● SUPPLIED PASSAGE
───

Importantly, lasting poverty reduction can only be achieved with stable and sustained growth. The IMF, with our mandate in promoting economic stability, can help countries to put in place strong macroeconomic frameworks that will lead to economic expansion and debt sustainability. As in everything else that we do, we must ensure that our assistance to low-income countries continues to fit their particular needs and circumstances. Some issues which may warrant closer examination include:

* Ensuring that resources in the Poverty Reduction and Growth Facility—our main lending instrument for developing countries—remain adequate to meet future demands;

* New ways to help low-income countries deal with economic shocks;

* In the case of low-income countries which do not need or want IMF lending, how to enhance the IMF's role in signaling to others the strength of these countries' policies;

* The role of the Fund in supporting low-income countries' poverty reduction strategies; and

* Our relationship with donors and aid agencies.

As a partner of the 2002 Monterrey Consensus, the IMF is committed to supporting countries in their efforts to reduce poverty and reach the Millennium Development Goals. Our unique position gives us the potential to contribute to building both pillars of the Monterrey Consensus. On one side, we can work with countries to design policies and build institutions that will help them grow out of poverty. On the other, we can advocate for more and better international support, and help with its coordination. Nevertheless, examining the issues highlighted earlier will help frame a better understanding of the areas of low-income country work for which the IMF can take responsibility, and those that will fall to other institutions and actors. It would be helpful to have greater definition in this area as we approach the U.N. Millennium Summit in September.

The IMF's internal governance and management. To maintain the IMF's effectiveness, it is essential for our membership to resolve the difficult issues that have been raised about our own governance—notably, the voice and participation of emerging market economies and developing countries in our institution. All members countries should have adequate voice and participation in the IMF's decision-making, and the distribution of our quotas should reflect developments in the global economy. In this connection, the ongoing 13th general review of IMF quotas provides an opportunity to make progress on this front.

Further, given the demands placed on the IMF by its members, it is clear that the institution's resources must be commensurate with the tasks it is asked to perform. This ongoing strategic review will help us to identify needs, define priorities, and consider possibilities to redeploy resources from lower-priority areas. Regardless of the outcome, IMF management, and our Executive Board, are committed to making the most effective use of resources entrusted to them by our membership. Efforts must therefore continue in the search for greater efficiency gains. One important aspect of this concerns the cooperation and division of labor between the IMF, the World Bank, and other international organizations. This is an issue which may bear revisiting, and I am very much looking forward to working with President Wolfowitz, and to learning his views and vision for the Bank.

On surveillance, both the IMF's Executive Board and the IMFC share my vision that a central task of the Fund lies in a stronger and better-focused surveillance process. IMF surveillance provides the foundation for cooperation among our members in the promotion of stability and growth in the global economy. With increased trade and financial linkages among nations, and strong connections between economic performance, poverty, and security issues, such cooperation to address shared problems is now more important than ever. For instance, the IMF has repeatedly pointed to the need to address current global imbalances, so as to reinforce the basis for more balanced and sustainable global growth. The existing relatively benign global outlook provides an excellent window of opportunity to do that, and the IMF serves as a ready vehicle through which to cooperate on the necessary actions.

───

Entries drawn from a collection:
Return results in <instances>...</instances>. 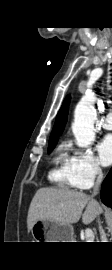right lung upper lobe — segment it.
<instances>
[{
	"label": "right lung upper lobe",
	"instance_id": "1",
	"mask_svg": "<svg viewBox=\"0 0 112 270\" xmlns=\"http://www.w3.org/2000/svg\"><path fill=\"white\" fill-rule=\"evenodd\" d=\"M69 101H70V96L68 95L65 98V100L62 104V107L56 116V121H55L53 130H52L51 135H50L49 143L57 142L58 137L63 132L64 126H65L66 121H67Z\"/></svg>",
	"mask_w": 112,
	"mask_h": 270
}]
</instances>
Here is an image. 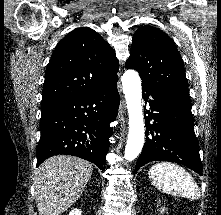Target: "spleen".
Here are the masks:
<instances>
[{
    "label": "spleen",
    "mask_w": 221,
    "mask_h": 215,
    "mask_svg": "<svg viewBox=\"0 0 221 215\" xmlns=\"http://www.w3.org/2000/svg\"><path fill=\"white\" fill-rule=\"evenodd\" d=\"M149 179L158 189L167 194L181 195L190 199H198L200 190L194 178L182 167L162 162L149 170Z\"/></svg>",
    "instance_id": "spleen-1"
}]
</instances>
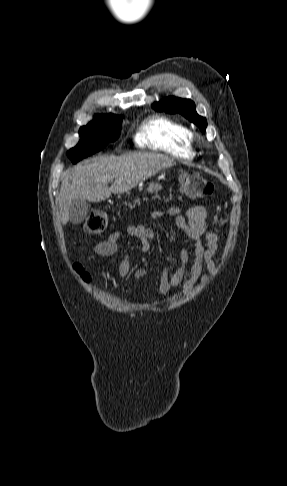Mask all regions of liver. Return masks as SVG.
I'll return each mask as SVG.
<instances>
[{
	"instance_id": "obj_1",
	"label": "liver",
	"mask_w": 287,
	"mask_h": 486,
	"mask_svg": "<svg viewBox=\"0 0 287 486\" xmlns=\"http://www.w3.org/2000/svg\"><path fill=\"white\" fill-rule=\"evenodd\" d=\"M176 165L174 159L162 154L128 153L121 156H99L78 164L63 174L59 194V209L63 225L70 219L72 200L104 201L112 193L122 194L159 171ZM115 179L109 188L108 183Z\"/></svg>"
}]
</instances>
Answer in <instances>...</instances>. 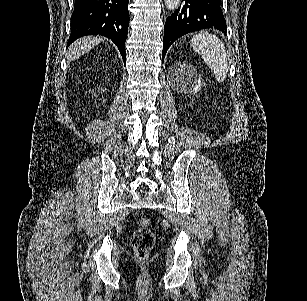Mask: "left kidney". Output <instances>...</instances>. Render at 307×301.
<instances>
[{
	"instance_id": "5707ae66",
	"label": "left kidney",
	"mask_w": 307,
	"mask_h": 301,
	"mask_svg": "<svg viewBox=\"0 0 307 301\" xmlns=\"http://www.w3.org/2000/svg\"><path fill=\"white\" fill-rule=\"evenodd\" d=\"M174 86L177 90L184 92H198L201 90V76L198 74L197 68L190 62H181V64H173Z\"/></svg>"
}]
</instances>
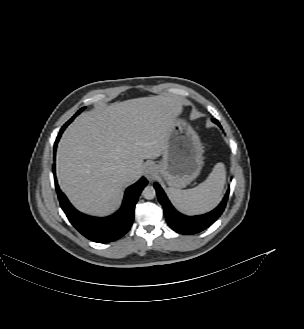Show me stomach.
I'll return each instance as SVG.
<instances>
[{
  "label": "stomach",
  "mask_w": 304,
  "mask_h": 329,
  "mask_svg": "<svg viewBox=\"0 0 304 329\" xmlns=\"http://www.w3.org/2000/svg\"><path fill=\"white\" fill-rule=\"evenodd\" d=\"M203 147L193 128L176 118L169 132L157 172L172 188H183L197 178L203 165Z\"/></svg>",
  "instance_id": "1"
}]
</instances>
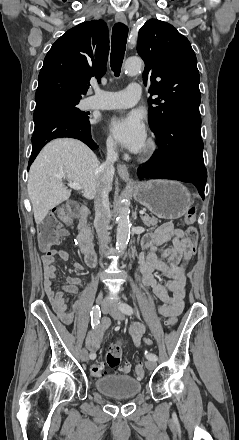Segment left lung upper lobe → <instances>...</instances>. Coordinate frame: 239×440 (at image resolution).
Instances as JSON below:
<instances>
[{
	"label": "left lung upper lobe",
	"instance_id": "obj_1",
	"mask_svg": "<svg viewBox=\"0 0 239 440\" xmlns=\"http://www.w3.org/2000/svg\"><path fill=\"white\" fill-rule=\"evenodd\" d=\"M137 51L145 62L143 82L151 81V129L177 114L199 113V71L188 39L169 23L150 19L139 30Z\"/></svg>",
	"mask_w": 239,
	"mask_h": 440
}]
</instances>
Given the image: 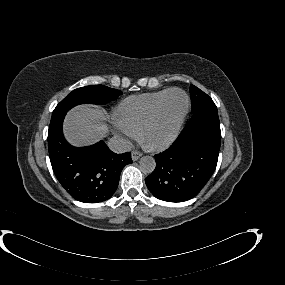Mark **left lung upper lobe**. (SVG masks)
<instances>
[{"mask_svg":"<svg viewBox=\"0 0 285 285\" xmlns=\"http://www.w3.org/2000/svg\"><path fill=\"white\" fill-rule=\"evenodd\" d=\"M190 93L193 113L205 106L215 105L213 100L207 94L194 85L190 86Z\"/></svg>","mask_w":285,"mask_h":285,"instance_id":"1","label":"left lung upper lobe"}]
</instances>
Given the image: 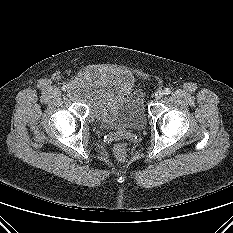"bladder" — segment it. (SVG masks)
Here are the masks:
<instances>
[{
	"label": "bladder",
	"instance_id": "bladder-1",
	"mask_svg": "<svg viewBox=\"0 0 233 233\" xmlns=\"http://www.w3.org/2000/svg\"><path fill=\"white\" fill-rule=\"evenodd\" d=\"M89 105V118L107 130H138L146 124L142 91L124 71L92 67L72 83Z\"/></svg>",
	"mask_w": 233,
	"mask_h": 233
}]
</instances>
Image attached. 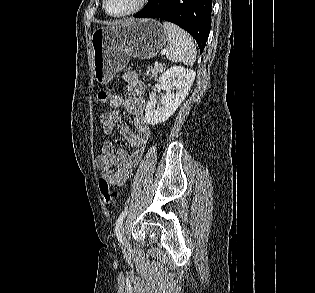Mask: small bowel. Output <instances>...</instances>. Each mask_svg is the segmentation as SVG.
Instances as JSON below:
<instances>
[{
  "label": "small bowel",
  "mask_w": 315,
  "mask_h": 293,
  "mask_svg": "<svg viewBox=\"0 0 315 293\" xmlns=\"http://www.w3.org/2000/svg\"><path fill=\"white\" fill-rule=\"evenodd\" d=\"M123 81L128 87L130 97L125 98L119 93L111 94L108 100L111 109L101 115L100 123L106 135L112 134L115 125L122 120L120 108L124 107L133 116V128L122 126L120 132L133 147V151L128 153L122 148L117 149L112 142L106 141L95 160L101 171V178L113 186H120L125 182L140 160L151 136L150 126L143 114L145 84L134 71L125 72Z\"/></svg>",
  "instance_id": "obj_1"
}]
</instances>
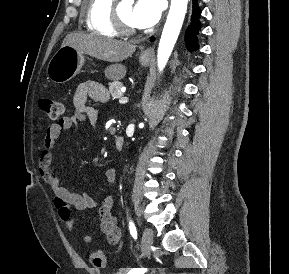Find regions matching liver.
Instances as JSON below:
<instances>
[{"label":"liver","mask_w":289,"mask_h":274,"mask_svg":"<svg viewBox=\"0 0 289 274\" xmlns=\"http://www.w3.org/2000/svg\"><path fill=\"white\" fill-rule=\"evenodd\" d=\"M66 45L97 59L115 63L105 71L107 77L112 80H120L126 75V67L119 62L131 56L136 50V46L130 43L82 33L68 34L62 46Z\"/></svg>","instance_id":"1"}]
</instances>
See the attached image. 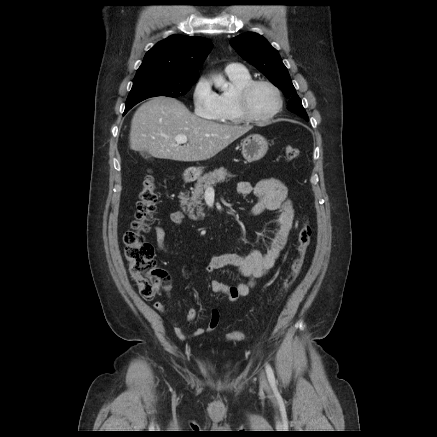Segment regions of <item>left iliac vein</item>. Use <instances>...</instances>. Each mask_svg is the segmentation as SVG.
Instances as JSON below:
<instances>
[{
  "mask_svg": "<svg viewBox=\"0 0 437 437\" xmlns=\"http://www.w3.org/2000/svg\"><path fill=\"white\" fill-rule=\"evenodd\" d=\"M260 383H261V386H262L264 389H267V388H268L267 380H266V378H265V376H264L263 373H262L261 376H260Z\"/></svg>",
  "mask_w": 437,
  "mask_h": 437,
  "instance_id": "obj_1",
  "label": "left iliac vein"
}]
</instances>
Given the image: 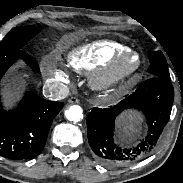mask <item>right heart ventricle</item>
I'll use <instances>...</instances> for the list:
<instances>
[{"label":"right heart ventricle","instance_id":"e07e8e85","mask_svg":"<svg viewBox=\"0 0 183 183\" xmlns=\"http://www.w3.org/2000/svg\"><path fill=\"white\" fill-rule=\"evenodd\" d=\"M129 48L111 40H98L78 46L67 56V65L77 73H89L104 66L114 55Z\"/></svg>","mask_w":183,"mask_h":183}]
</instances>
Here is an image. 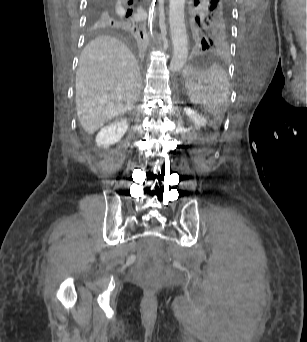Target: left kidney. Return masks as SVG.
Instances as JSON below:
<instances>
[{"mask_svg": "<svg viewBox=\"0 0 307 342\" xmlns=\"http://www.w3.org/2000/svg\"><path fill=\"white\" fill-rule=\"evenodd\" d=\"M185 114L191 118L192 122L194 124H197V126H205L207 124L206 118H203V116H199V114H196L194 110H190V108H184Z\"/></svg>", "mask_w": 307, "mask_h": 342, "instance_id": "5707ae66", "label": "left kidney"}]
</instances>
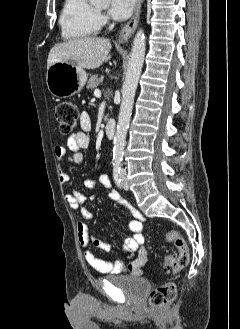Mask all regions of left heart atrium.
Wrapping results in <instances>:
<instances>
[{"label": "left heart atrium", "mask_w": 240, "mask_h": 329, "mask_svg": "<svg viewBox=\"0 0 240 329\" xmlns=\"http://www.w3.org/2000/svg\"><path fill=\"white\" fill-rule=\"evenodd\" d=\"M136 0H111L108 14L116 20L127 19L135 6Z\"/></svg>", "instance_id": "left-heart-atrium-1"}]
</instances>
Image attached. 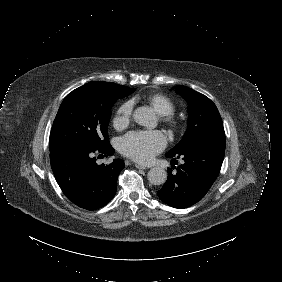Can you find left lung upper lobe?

───

List every issue that the text about the IMF says may warrant closer examination. This data has no connection to the text about the IMF.

● ANSWER TO THE EXERCISE
- Ensuring that resources in the Poverty Reduction and Growth Facility remain adequate to meet future demands
- New ways to help low-income countries deal with economic shocks
- For low-income countries that do not need or want IMF lending, how to enhance the IMF's role in signaling to others the strength of these countries' policies
- The role of the Fund in supporting low-income countries' poverty reduction strategies
- The IMF's relationship with donors and aid agencies